Archived posting to the Leica Users Group, 2004/08/04
[Author Prev] [Author Next] [Thread Prev] [Thread Next] [Author Index] [Topic Index] [Home] [Search]Just saw this; I don't feel so good:
Cartier-Bresson, Who Photographed the 'Decisive Moment,' Dies
Filed at 2:29 p.m. ET
PARIS (Reuters) - Frenchman Henri Cartier-Bresson, one of the great
photographers of the 20th century and a founding father of modern
photojournalism, has died aged 95, family friends said on Wednesday.
A founder of the Magnum picture agency in 1947 who admirers dubbed
``the eye of the century,'' Cartier-Bresson died in the south of France
on Monday, LCI television channel said.
The Web Site of newspaper Liberation said the photographer, an
intensely private man, was buried on Wednesday in a quiet family
ceremony at Monjustin, in the Provence region.
``He was the greatest. What he saw was extraordinary,'' said Goksin
Sipahioglu, founder of Sipa Press photo agency. ``He was a great and
humble man.
Cartier-Bresson made his name partly by being in the right place at the
right time, a knack that enabled him to develop his talent for
capturing in his trade-mark black and white photographs what he called
the ``decisive moment.''
During a career in which he traveled to more than 20 countries,
Cartier-Bresson documented some of the most powerful moments and
figures of the last century.
From the Spanish Civil war to the liberation of Paris during World War
II, the death of India's Mahatma Gandhi to the fall of Beijing to Mao
Zedong's forces in 1949 or the Berlin Wall.
In 1954, the Frenchman also became the first Western photographer
allowed into the Soviet Union after the death of Soviet dictator Josef
Stalin the previous year.
Cartier-Bresson's most striking photographs, such as the French boy
proudly carrying two huge bottles with a little girl giggling behind
him or the rotund man caught in mid-leap across a Paris puddle,
illustrate the superb design, insight and gentle good humor
characteristic of his work.
One of his most famous photographs, the 1938 ``Picnic on the Banks of
the Marne,'' shows a working-class family enjoying a picnic, innocently
unaware of the camera's presence.
ANIMAL AND PREY
``In photography, you've got to be quick, quick, quick, quick, like an
animal and a prey,'' Cartier-Bresson said in a rare filmed interview
accompanying a 1979 exhibit of his works.
``And you have to try to put your camera between the skin of a person
and his shirt.''
As a young man, Cartier-Bresson wanted to become a painter and studied
in Paris with Cubist Andre Lohte and Jacques Emile Blanche, continuing
to draw and paint throughout his life.
In 1935, he studied film-making in the United States. On his return to
France he collaborated with Jean Renoir, son of the painter
Pierre-Auguste Renoir, in making ``La Regle du Jeu'' and ``Partie de
Campagne,'' two outstanding pre-war French films.

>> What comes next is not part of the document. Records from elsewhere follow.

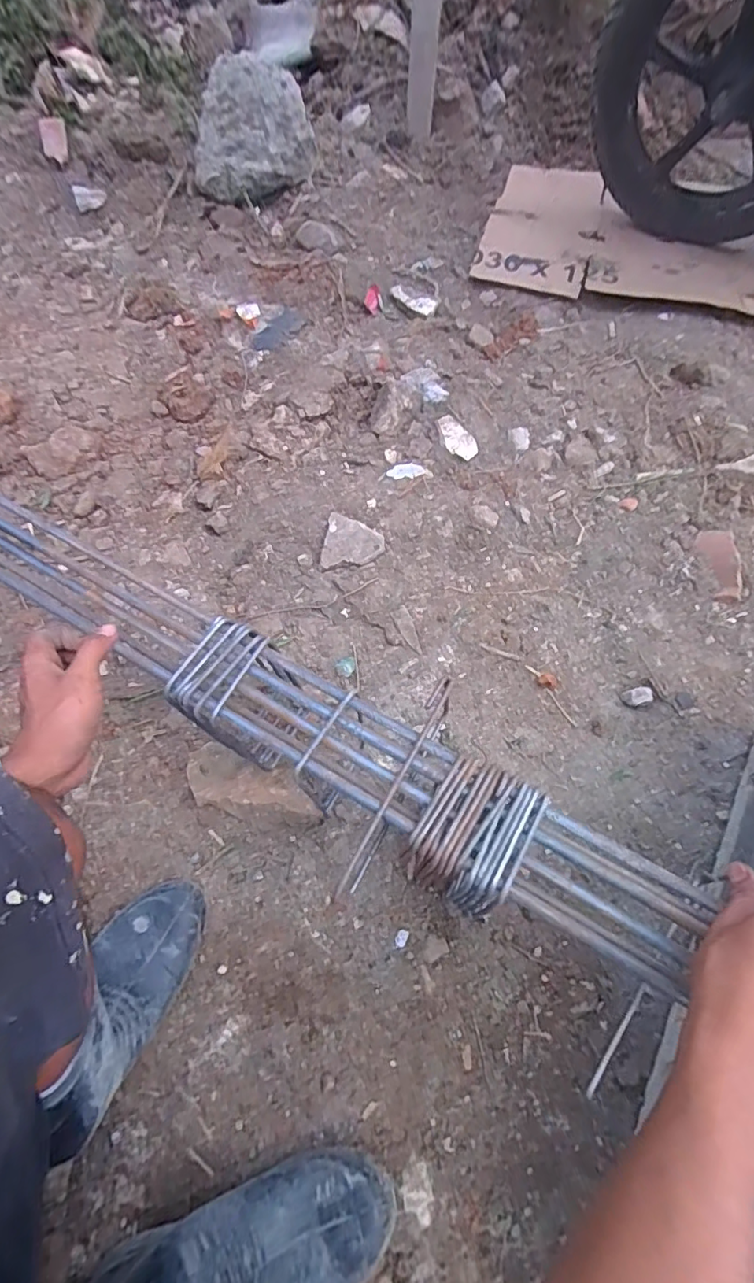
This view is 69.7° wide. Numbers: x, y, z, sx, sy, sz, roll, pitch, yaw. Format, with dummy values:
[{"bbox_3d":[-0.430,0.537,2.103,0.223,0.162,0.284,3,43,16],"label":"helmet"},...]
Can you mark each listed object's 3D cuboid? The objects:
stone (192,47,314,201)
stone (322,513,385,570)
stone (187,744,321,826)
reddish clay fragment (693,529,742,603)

In 1937, he made the documentary ``Victoire de la Vie'' on civil-war
Spain, but the outbreak of World War II interrupted his film-making
career. He directed one more documentary in 1944, but then turned
whole-heartedly to still photography.
The son of a rich industrialist, Henri Cartier-Bresson was born in
Chanteloup, near Paris, on August 22, 1908. He began taking pictures
with a simple box camera in the 1930s.
In World War II he spent three years in a German prison camp. He
escaped twice, was caught, and then escaped again. He joined the French
resistance and helped others to escape.
The publication in 1952 of ``Images a la Sauvette'' (''The Decisive
Moment'') marked the height of his technique, although he published
many collections such as ``China in Transition,'' ``The People of
Moscow,'' ``Balinese Dancers'' and ``The Europeans.''
Cartier-Bresson quit Magnum in 1966, but continued for a while to take
photographs, living in Paris with his second wife, photographer Martine
Franck, and their adopted child.
He set aside his camera in 1974 and concentrated on drawing, another
lifelong passion, friends said. Last year he set up his own foundation
in Paris, the Fondation Henri Cartier-Bresson.